Pero en ese momento comenzó la carrera y la conversación cesó. El marido de Ana guardó también silencio, mientras todos se levantaban y se volvían hacia el arroyo. La Matanza Selectiva no le interesaba lo más mínimo, de modo que en lugar de observar a los combatientes, se dedicó a escrutar con desgana a los espectadores. Su ojo mecánico se fijó en su esposa.

Su rostro estaba pálido y tenso. Era evidente que tan sólo veía un Exterior, que tan sólo pensaba en el hombre instalado dentro de él. Sostenía el abanico con la mano crispada, y contuvo el aliento. Alexéi Alexándrovich la miró y desvió rápidamente la vista para escudriñar otros rostros.

Pero esta dama, y otras personas, se sienten conmovidas por el espectáculo; es muy natural, pensó Alexéi Alexándrovich dirigiéndose al Rostro, pero el Rostro no respondió. ¿Emitió una risita despectiva? ¿Era posible que Alexéi percibiera una risita reverberando en los recovecos de su mente? Miró distraídamente a través de sus Prismáticos/8/I y trató de conservar la calma. Trató de no mirarla, pero su mirada se dirigía inconscientemente hacia ella.
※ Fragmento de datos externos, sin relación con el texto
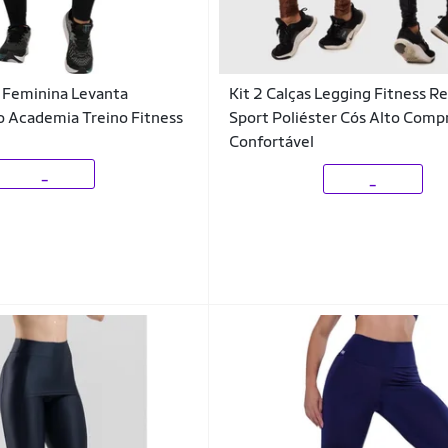
 Feminina Levanta
Kit 2 Calças Legging Fitness R
Academia Treino Fitness
Sport Poliéster Cós Alto Comp
Confortável
_
_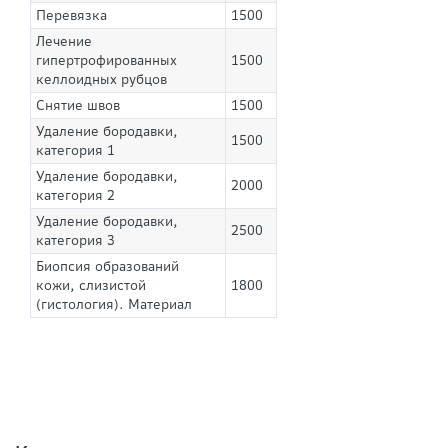
Перевязка
1500
Лечение
гипертрофированных
1500
келлоидных рубцов
Снятие швов
1500
Удаление бородавки,
1500
категория 1
Удаление бородавки,
2000
категория 2
Удаление бородавки,
2500
категория 3
Биопсия образований
кожи, слизистой
1800
(гистология). Материал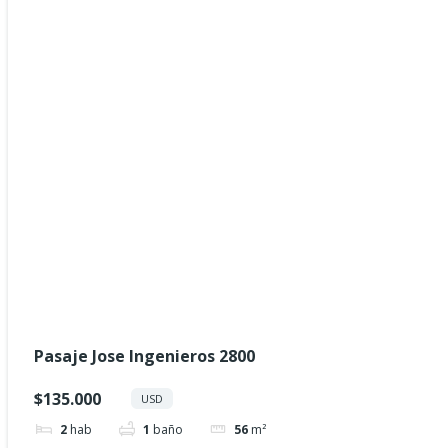
Pasaje Jose Ingenieros 2800
$135.000
USD
2
hab
1
baño
56
m²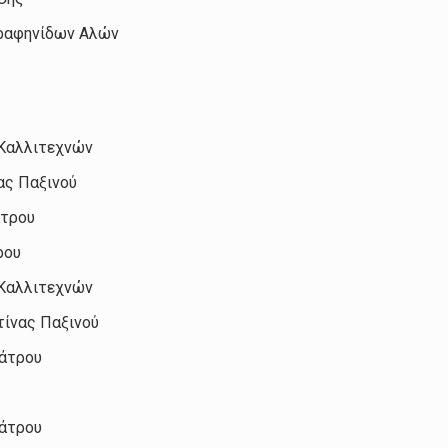
Αραφηνίδων Αλών
 Καλλιτεχνών
ας Παξινού
άτρου
ρου
 Καλλιτεχνών
τίνας Παξινού
εάτρου
εάτρου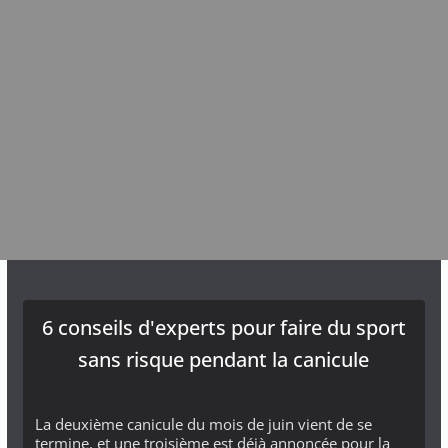
6 conseils d'experts pour faire du sport
sans risque pendant la canicule
La deuxième canicule du mois de juin vient de se
termine, et une troisième est déjà annoncée pour la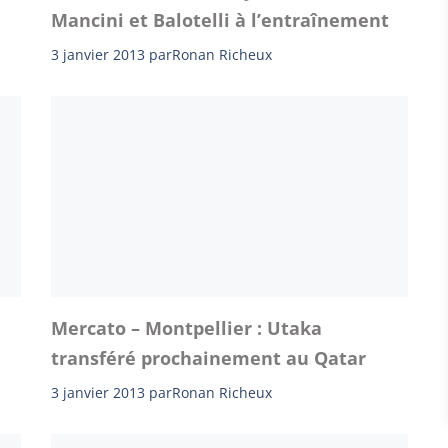
Mancini et Balotelli à l’entraînement
3 janvier 2013
par
Ronan Richeux
Mercato – Montpellier : Utaka
transféré prochainement au Qatar
3 janvier 2013
par
Ronan Richeux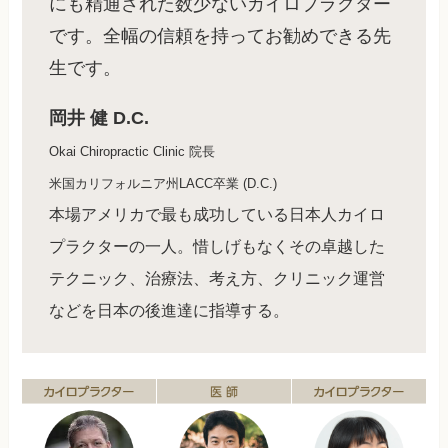
にも精通された数少ないカイロプラクター
です。全幅の信頼を持ってお勧めできる先
生です。
岡井 健 D.C.
Okai Chiropractic Clinic 院長
米国カリフォルニア州LACC卒業 (D.C.)
本場アメリカで最も成功している日本人カイロ
プラクターの一人。惜しげもなくその卓越した
テクニック、治療法、考え方、クリニック運営
などを日本の後進達に指導する。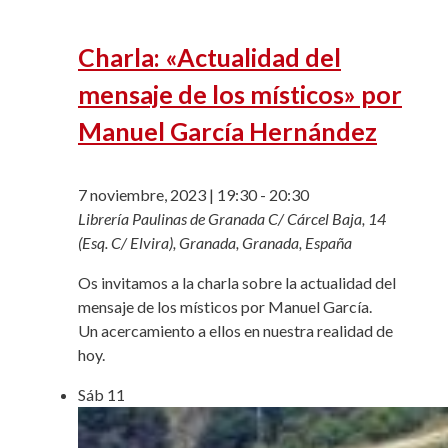
Charla: «Actualidad del
mensaje de los místicos» por
Manuel García Hernández
7 noviembre, 2023 | 19:30
-
20:30
Librería Paulinas de Granada
C/ Cárcel Baja, 14
(Esq. C/ Elvira), Granada, Granada, España
Os invitamos a la charla sobre la actualidad del
mensaje de los místicos por Manuel García.
Un acercamiento a ellos en nuestra realidad de
hoy.
Sáb
11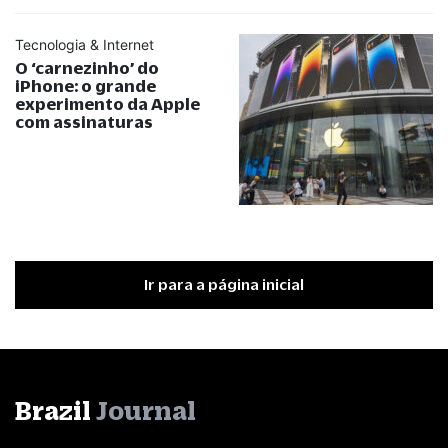
Tecnologia & Internet
O ‘carnezinho’ do
iPhone: o grande
experimento da Apple
com assinaturas
Ir para a página inicial
Brazil
Journal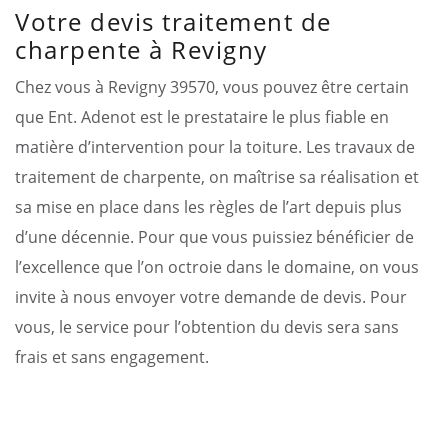
Votre devis traitement de
charpente à Revigny
Chez vous à Revigny 39570, vous pouvez être certain
que Ent. Adenot est le prestataire le plus fiable en
matière d’intervention pour la toiture. Les travaux de
traitement de charpente, on maîtrise sa réalisation et
sa mise en place dans les règles de l’art depuis plus
d’une décennie. Pour que vous puissiez bénéficier de
l’excellence que l’on octroie dans le domaine, on vous
invite à nous envoyer votre demande de devis. Pour
vous, le service pour l’obtention du devis sera sans
frais et sans engagement.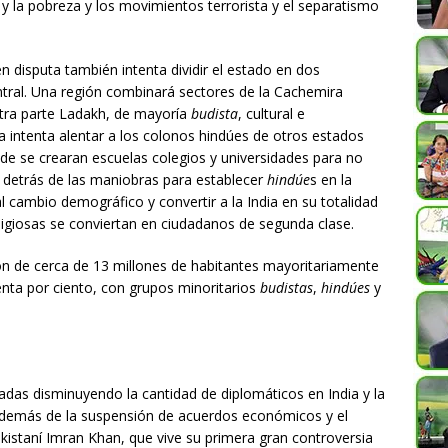
y la pobreza y los movimientos terrorista y el separatismo
en disputa también intenta dividir el estado en dos
entral. Una región combinará sectores de la Cachemira
otra parte Ladakh, de mayoría
budista
, cultural e
a intenta alentar a los colonos hindúes de otros estados
de se crearan escuelas colegios y universidades para no
detrás de las maniobras para establecer
hindúe
s en la
l cambio demográfico y convertir a la India en su totalidad
ligiosas se conviertan en ciudadanos de segunda clase.
 de cerca de 13 millones de habitantes mayoritariamente
ta por ciento, con grupos minoritarios
budistas
,
hindúes
y
adas disminuyendo la cantidad de diplomáticos en India y la
 además de la suspensión de acuerdos económicos y el
pakistaní Imran Khan, que vive su primera gran controversia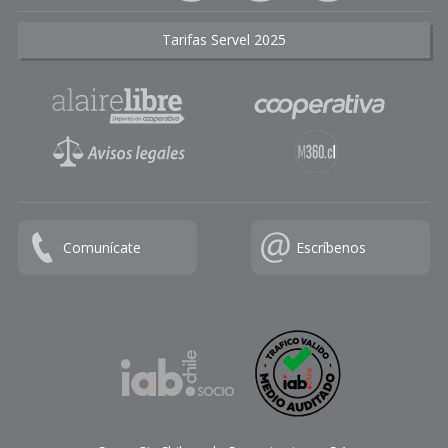
Tarifas Servel 2025
Comunícate
Escríbenos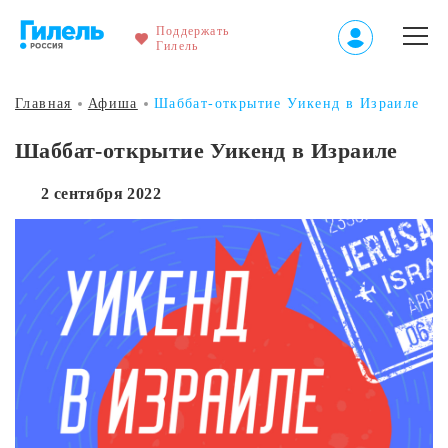
Поддержать
Гилель
Главная
Афиша
Шаббат-открытие Уикенд в Израиле
Шаббат-открытие Уикенд в Израиле
2 сентября 2022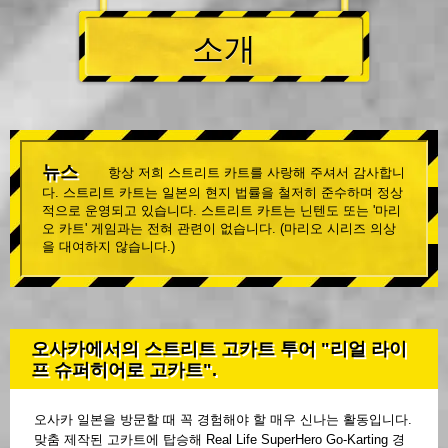
소개
뉴스
항상 저희 스트리트 카트를 사랑해 주셔서 감사합니
다. 스트리트 카트는 일본의 현지 법률을 철저히 준수하며 정상
적으로 운영되고 있습니다. 스트리트 카트는 닌텐도 또는 '마리
오 카트' 게임과는 전혀 관련이 없습니다. (마리오 시리즈 의상
을 대여하지 않습니다.)
오사카에서의 스트리트 고카트 투어 "리얼 라이
프 슈퍼히어로 고카트".
오사카 일본을 방문할 때 꼭 경험해야 할 매우 신나는 활동입니다.
맞춤 제작된 고카트에 탑승해 Real Life SuperHero Go-Karting 경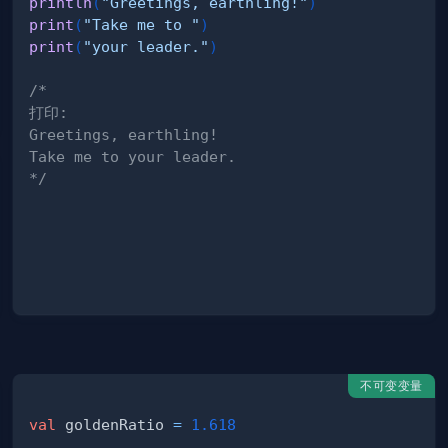
println
(
"Greetings, earthling!"
)
print
(
"Take me to "
)
print
(
"your leader."
)
*/
不可变变量
val
 goldenRatio 
=
1.618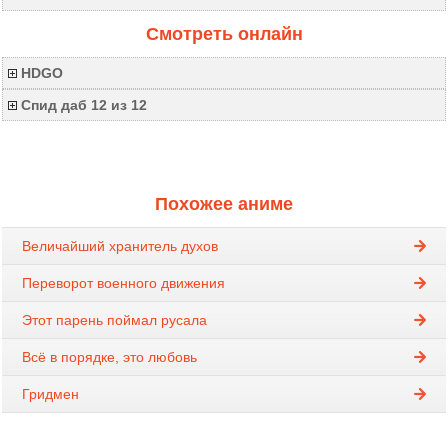
Смотреть онлайн
HDGO
Спид даб 12 из 12
Похожее аниме
Величайший хранитель духов
Переворот военного движения
Этот парень поймал русала
Всё в порядке, это любовь
Гридмен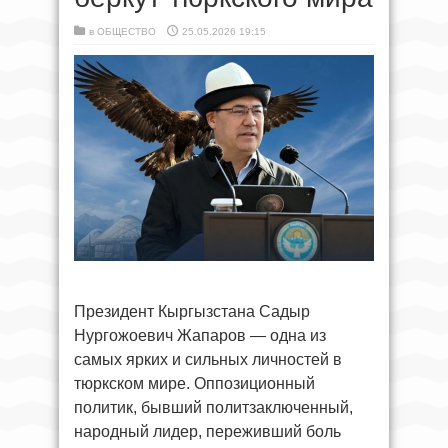
в
ОБЩЕСТВО
25.05.2026 19:15
Президент Кыргызстана Садыр
Нургожоевич Жапаров — одна из
самых ярких и сильных личностей в
тюркском мире. Оппозиционный
политик, бывший политзаключенный,
народный лидер, переживший боль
Su ojo mecánico la observó de nuevo, tratando de no leer lo que en su semblante estaba escrito con meridiana claridad, y por más que trató de evitarlo, leyó en él, horrorizado, lo que no deseaba saber.

Las primeras y violentas colisiones —cuando el Exterior semejante a un arácnido estalló al ser alcanzado por el misil del húsar y su pata afilada como una cuchilla se clavó en el cuello de la armadura del golem— turbaron a todos los espectadores, pero Alexéi Alexándrovich vio con claridad en el rostro pálido y triunfante de Ana que el hombre al que observaba no había caído. El público se estremeció horrorizado, pero él vio que su esposa ni siquiera se había percatado del incidente, y no comprendía a qué se refería todo el mundo. Alexéi la miró con mayor frecuencia e insistencia, hasta que Ana, absorta con el espectáculo de la Matanza Selectiva, se dio cuenta de que los fríos ojos de su esposo la observaban de soslayo.

Se volvió un instante, lo miró con expresión interrogante y desvió de nuevo la vista, frunciendo el ceño.

«¡No me importa!», le pareció a Alexéi verla decir a su androide. Y Ana no volvió a mirarlo.